Parallèlement à ces réactions, d’autres provenaient de deux centrales traditionnellement plus modérées : la CFE-CGC et la CFTC. Par le moyen d’un communiqué de sa section parisienne, la seconde faisait savoir son opposition à la “création d’un motif de licenciement lié au choix de la non vaccination” et insistait sur le caractère vital du “salaire” pour les travailleurs. La CFE-CGC, pour sa part, sortait de son silence à l’endroit de la politique sanitaire gouvernementale afin de déplorer le “dérapage […] énorme” que constituait, de son point de vue, la “la sanction en cas de non-présentation du pass sanitaire”. “C’est transgressif, dangereux et inquiétant de voir apparaître pour la première fois un motif de licenciement à la charge du salarié pour une raison relevant de sa vie privée” justifiait l’organisation de l’encadrement.
Au milieu de ce concert de réactions critiques, l’absence de prise de parole officielle de la CFDT était remarquée.
La riposte toujours introuvable des syndicats
Après le processus d’adoption de la loi portant création de l’obligation vaccinale pour les professionnels médicaux et paramédicaux et du passe sanitaire, certaines organisations syndicales de salariés se sont de nouveaux exprimées afin de faire connaître leur position sur la version définitive de la loi qui allait être appliquée – et qui, principale évolution par rapport au projet de loi, ne comprend plus de possibilité de licenciement pour les salariés non vaccinés ou n’ayant pas de passe sanitaire valable.
Ainsi, la CGT a déploré le risque encouru par “les salariés qui ne pourront présenter de passe sanitaire en bonne et due forme à leurs employeurs” de se trouver “sine die sans revenus, sans droits sociaux et sans possibilité de trouver un emploi ailleurs”. “C’est une sanction totalement inédite et disproportionnée qui va être désormais intégrée dans le Code du travail qui risque d’avoir à termes des conséquences irrémédiables et néfastes pour le monde du travail” tonne la CGT, qui juge par ailleurs que cette mesure ne permettra pas de lutter contre l’épidémie en cours.

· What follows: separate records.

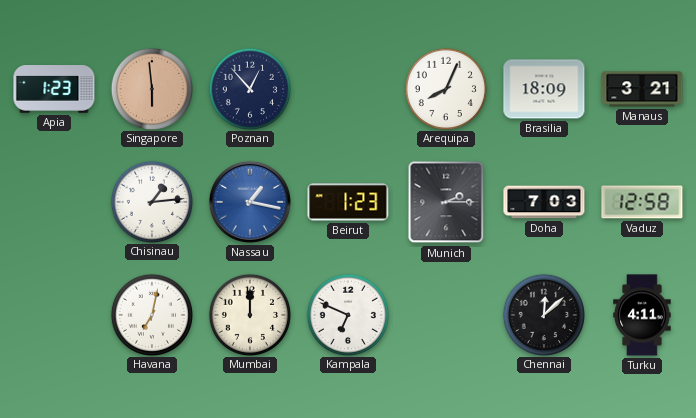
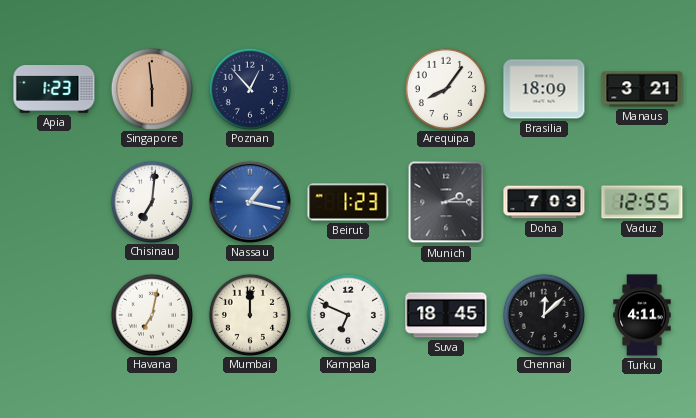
Arequipa: 8:04 -> 8:06
Chisinau: 1:14 -> 7:01
Vaduz: 12:58 -> 12:55
Suva: none -> 18:45
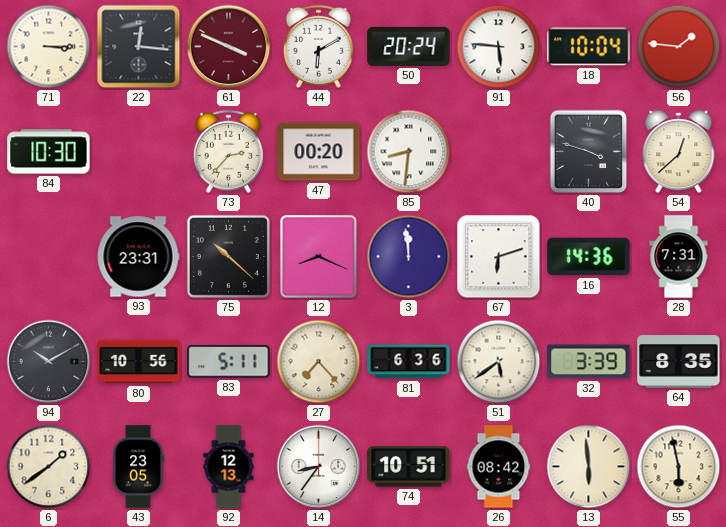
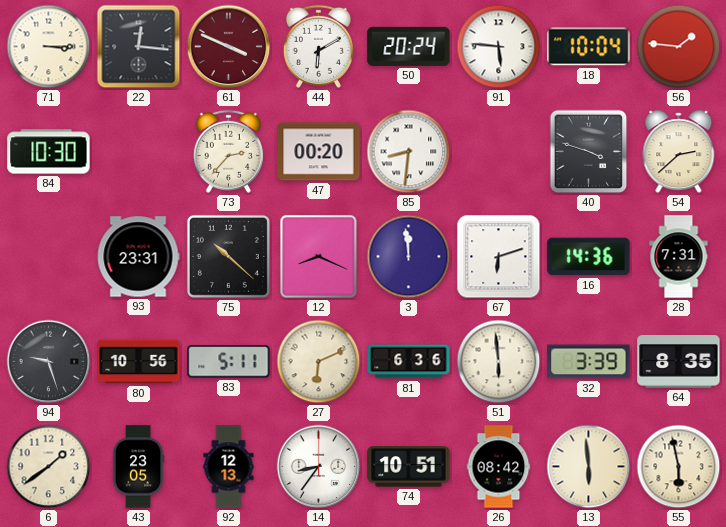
54: 12:38 -> 2:38
94: 10:10 -> 9:27
27: 7:23 -> 6:11
51: 5:39 -> 5:59
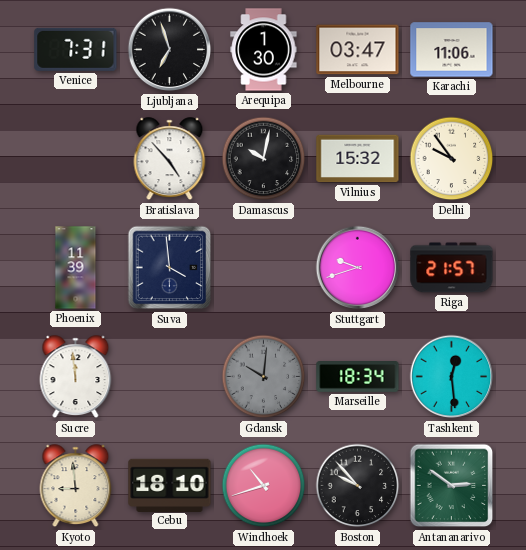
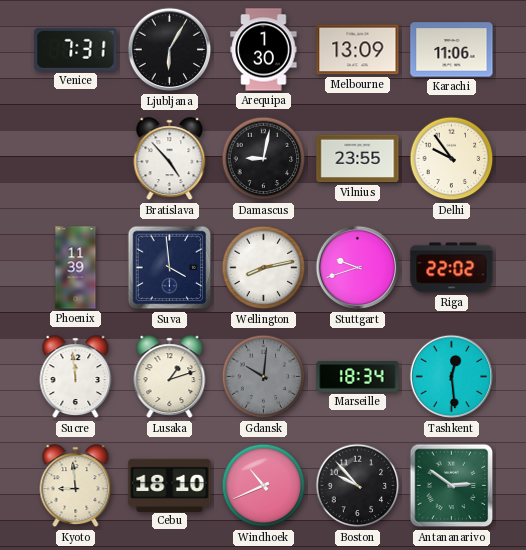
Ljubljana: 6:57 -> 6:05
Melbourne: 03:47 -> 13:09
Damascus: 10:02 -> 9:02
Vilnius: 15:32 -> 23:55
Wellington: none -> 8:13
Riga: 21:57 -> 22:02
Lusaka: none -> 1:12
Windhoek: 10:42 -> 10:41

De manière similaire, FO point du doigt cette procédure de la suspension du salarié sans passe ou non vacciné : “la suspension du contrat de travail, se traduisant par la suspension de la rémunération, validée par le Conseil constitutionnel, demeure une sanction lourde pour les salariés qui pourraient être concernés, sachant que selon les secteurs d’activité et la taille des entreprises, les possibilités de reclassement des salariés ne seront pas égales”.
Malgré leurs prises de position affirmées, les hiérarques confédéraux n’ont pourtant toujours pas, pour l’heure, concrétisé leur refus du tournant pris par la politique “sanitaire” du gouvernement en participant aux manifestations qui, chaque semaine et partout en France, ont lieu contre le passe sanitaire. Cette posture, qui procède en partie d’une méfiance à l’égard d’un mouvement dont ils n’ont pas été les initiateurs, contribue, dans les faits, à accompagner la dégradation des droits élémentaires des salariés. Si, ici ou là, des organisations liées à la CGT, à FO et à Solidaires, se font entendre afin d’appeler à participer aux mobilisations contre la politique sanitaire de l’exécutif, dans l’état actuel des choses, les états-majors demeurent sur la réserve. Dès lors que les premières sanctions vont tomber à l’encontre de salariés, cette position d’attentisme risque rapidement de s’avérer difficile à tenir.